2026-2-05

What is Linear Regression?

Linear regression models a relationship between one or more forecasting variables to an outcome variable. Understanding this model allows us to predict an outcome based on its forecasting varibles.

For example, we could take a students hours per week spent studying and use it to predict how they will score on their final.

The Linear Equation

The equation is: \(y=mx+b\)

  • \(x\) is the independent variable (Forecasting variables)

  • \(y\) is the dependent variable (Outcome variable)

  • \(m\) is the slope of the line

  • \(b\) is the y-intercept

Calculating b and m

The formula to find the slope (m) is: \(r\frac{Sy}{Sx}\)
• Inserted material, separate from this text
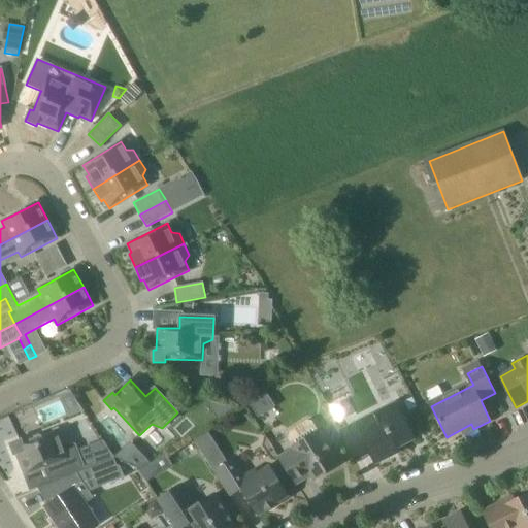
[(43,423),(72,406),(63,389),(33,406),(43,423)]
  • \(r\) is the correlation coefficient

  • \(Sy\) is the standard deviation of the outcome variable (Dependent variable)

  • \(Sx\) is the standard deviation of the forecasting variable (independent variable)

The formula to find the y-intercept (b) is: \(\bar{y}-m * \bar{x}\)

  • \(\bar{y}\) is the mean of the outcome variable (Dependent variable)

  • \(\bar{x}\) is the mean of the forecasting variable (independent variable)

  • \(m\)s is the slope

GGplot2 Linear Regression Example Code

Lets do a simple linear regression using the iris dataset that’s prepackaged with r. We will predict Sepal Width using Sepal Length as the forecasting variable. The below code will create a scatter plot with an ordinary least squares trend line representing the linear regression equation that minimizes error.

ggplot(iris, aes(x = Sepal.Length, y = Sepal.Width)) + 
  geom_point() + 
  geom_smooth(method = lm) +
  ggtitle("Effect of Sepal Length on Sepal Width") +
  xlab("Sepal Width") +
  ylab("Sepal Width")

Graph Created by Example Code

GGPlot example 2

Plotly example

Real World applications of Linear Regression

  • Regularly used in finance and business to predict the price of securities or other capital holdings, as well as key metrics like sales and shrinkage.
  • Cities use linear regression to predict things like fuel usage in the winter, or how growth will effect water usage and housing prices.
  • Medication dosages are determined by using things like patient weight, height, and blood pressure levels as forecasting variables.